Para Deleuze a montagem de atracções usa-se quando junto de dois planos se usa um terceiro plano, que se substitui a um dos dois outros para criar uma relação entre os dois planos 6 (Deleuze, 1983).

Em termos concretos podemos esquematizar o processo de montagem desta cena com base no seguinte comentário que o autor do filme a greve faz sobre a acção do filme.

O comentário do autor é que quem tem poder trata quem se manifesta como animais. E por isso faz a seguinte combinação de três tipos de imagens. 1º Conjunto de planos mostra trabalhadores a fugirem descontroladamente e a pedirem misericórdia com as mãos

2º Conjunto de planos mostra os tropas armados a avançarem, correrem e disparem contra os manifestantes

E agora entra a terceira imagem que não tem ligação directa com as duas primeiras e passa a relacionar-se com as outras através de uma relação simbólica. Isto é, Eisenstein identificou uma acção que é para ele o que representa a relação dos poderosos e os manifestantes que consiste numa vaca a ser abatida e esventrada pelo talhante. E agora quando este terceiro conjunto de planos é montado na sequência de imagens anterior permite ao espectador associar as duas acções numa articulação “é como”. Como diz Deleuze o terceiro plano representa a relação que existe entre os dois planos da carga policial.

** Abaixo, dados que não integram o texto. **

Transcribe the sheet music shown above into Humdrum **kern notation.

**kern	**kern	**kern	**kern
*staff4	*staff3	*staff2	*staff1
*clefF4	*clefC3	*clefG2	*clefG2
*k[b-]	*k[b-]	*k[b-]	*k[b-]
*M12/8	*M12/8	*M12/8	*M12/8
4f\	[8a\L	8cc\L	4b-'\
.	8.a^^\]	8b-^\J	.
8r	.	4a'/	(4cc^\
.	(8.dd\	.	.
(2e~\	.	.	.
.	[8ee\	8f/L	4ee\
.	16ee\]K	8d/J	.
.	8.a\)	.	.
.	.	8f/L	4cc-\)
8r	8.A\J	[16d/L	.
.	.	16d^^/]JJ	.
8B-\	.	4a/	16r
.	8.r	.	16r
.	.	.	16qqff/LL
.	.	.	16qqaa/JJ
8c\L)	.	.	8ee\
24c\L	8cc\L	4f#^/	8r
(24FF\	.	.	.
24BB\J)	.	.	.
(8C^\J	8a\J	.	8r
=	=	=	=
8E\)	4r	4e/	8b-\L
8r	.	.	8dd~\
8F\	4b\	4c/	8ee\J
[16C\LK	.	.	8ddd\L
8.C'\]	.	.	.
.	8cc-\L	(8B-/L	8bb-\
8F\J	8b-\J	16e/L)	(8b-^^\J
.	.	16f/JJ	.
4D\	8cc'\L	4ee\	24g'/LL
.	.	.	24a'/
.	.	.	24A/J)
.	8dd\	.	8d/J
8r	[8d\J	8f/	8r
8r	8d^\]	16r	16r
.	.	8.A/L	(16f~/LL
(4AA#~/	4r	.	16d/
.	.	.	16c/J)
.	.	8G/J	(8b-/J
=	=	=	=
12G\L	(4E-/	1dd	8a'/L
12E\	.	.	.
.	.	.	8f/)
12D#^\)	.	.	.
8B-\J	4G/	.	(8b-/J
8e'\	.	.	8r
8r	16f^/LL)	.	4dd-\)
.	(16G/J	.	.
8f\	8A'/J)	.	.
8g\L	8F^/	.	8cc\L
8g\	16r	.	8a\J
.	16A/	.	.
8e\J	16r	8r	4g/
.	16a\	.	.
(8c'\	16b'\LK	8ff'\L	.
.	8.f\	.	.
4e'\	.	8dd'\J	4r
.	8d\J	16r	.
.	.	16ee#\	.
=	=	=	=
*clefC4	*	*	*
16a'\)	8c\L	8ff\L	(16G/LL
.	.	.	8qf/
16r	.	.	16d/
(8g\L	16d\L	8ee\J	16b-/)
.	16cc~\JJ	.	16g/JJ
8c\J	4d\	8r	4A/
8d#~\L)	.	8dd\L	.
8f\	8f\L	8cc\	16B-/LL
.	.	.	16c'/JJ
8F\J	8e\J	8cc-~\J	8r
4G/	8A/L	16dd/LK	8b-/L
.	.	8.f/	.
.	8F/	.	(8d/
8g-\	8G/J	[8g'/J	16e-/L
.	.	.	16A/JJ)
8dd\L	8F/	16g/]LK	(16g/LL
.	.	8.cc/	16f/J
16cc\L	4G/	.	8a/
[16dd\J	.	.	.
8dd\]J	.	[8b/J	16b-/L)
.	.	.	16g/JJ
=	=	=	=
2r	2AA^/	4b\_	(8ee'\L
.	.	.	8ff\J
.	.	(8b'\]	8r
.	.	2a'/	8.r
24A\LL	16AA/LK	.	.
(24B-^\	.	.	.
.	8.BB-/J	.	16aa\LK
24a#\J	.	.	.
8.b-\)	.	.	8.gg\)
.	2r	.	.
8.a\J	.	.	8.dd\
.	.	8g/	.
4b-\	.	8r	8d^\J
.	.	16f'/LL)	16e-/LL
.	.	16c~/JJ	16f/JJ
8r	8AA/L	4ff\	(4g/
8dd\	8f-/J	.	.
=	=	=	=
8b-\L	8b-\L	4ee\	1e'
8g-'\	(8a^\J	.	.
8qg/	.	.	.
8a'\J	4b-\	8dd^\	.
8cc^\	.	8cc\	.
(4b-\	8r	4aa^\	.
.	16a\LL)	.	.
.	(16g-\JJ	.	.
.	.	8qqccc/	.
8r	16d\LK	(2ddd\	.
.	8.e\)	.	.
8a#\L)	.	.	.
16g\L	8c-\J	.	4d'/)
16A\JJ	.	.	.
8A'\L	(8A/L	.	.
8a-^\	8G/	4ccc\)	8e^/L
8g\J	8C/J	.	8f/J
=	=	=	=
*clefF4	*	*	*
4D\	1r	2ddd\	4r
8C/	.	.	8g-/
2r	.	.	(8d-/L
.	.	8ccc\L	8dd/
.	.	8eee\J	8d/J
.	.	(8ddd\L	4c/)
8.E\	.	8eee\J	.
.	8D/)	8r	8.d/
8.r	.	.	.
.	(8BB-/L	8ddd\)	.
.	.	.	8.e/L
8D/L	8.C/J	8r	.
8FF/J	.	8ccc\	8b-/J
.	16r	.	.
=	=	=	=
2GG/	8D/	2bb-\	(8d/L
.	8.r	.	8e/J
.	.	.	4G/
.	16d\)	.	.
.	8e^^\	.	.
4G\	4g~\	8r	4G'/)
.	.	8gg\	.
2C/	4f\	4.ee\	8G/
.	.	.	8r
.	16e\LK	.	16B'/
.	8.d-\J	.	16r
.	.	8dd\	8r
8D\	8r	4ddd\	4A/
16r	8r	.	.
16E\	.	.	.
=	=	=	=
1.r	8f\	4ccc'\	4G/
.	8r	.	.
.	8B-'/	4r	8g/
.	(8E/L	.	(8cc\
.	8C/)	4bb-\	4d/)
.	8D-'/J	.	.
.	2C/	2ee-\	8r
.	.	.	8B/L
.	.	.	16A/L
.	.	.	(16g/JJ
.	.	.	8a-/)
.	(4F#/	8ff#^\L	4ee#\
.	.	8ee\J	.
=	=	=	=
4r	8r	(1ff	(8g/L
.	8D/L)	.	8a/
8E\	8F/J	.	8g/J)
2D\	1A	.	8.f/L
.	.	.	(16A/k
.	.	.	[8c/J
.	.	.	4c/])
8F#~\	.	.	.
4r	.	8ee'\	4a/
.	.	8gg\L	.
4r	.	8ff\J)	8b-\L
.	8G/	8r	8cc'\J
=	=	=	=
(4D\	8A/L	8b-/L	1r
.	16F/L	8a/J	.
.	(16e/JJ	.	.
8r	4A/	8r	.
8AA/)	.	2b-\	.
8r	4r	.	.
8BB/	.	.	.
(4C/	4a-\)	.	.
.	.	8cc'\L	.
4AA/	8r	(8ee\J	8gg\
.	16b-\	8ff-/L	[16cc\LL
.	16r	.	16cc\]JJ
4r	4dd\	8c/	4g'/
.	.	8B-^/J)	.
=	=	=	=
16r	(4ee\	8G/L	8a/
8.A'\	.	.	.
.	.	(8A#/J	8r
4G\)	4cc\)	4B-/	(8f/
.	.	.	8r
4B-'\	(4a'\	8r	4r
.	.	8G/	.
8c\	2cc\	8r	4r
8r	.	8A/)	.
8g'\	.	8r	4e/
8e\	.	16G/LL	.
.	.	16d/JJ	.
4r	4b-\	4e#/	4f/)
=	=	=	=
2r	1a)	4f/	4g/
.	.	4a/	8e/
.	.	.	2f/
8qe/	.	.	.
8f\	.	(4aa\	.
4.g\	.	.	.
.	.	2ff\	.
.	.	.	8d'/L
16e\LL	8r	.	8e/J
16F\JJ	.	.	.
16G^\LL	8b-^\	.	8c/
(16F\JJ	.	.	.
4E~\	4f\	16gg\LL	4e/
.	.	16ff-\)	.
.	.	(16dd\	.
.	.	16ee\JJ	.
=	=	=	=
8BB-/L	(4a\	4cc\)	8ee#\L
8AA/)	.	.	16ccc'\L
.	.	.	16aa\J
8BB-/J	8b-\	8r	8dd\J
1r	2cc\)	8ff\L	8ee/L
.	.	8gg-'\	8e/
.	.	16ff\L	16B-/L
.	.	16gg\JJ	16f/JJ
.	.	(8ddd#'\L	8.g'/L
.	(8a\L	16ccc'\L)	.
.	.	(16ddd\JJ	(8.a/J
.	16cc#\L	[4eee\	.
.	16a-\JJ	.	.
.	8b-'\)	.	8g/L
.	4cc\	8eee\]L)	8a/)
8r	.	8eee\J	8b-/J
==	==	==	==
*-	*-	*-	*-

Nesta montagem de atracções estamos pois perante aquilo que Pudovkin chama montagem simbólica. Existe uma acção diegética pertencente à narrativa que é intercalada com planos descontínuos no tempo e espaço a relação que o filme pretende que o espectador faça é que as duas situações signifiquem o poder trata os manifestantes “como” um talhante abate uma vaca.

A noção de Deleuze é importante porque clarifica melhor como se cria a relação simbólica entre duas imagens diegéticas.

Por isso quando Eisenstein usa o termo montagem de atracções podemos caracterizar este tipo de montagem por:

1º A atracção é a unidade de impacto no espectador e mede-se pelas capacidade deste administrar choque formal e emocional no espectador.

2º O que importa no cinema não são os factos mostrados, mas a combinação das reacções emocionais do público.

3º A montagem de atracções usa a cadeia de acontecimentos da intriga e narração sobre a qual introduz uma terceira imagem que representa uma acção, local ou objecto que o autor pretende usar como símbolo da acção diegética.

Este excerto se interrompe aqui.